Source data ::
——
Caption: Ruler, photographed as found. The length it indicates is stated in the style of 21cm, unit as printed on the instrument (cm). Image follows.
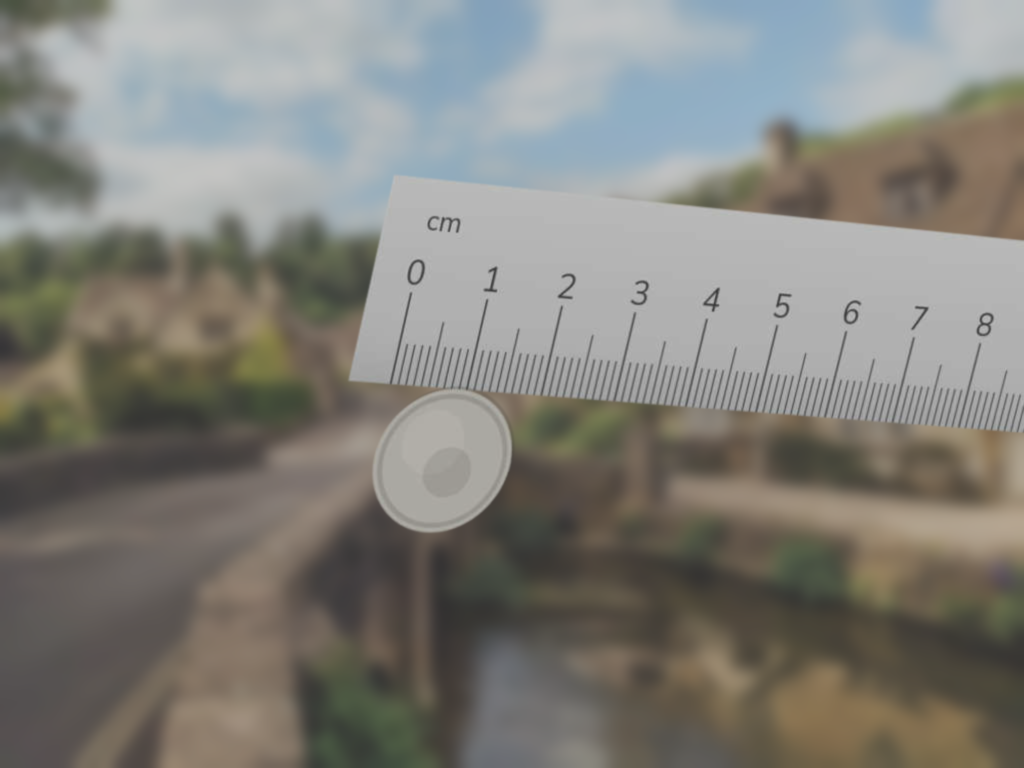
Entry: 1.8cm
——
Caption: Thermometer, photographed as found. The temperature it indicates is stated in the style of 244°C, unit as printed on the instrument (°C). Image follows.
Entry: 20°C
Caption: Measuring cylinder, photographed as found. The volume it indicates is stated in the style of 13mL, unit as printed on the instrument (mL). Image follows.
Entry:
——
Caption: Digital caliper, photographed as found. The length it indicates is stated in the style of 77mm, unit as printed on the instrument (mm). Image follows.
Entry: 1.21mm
——
Try it :: Copy out the data unchanged, from the line holding "Caption: Digital caliper, photographed" through the line holding "Entry: 1.21mm", inclusive.

Your solution ::
Caption: Digital caliper, photographed as found. The length it indicates is stated in the style of 77mm, unit as printed on the instrument (mm). Image follows.
Entry: 1.21mm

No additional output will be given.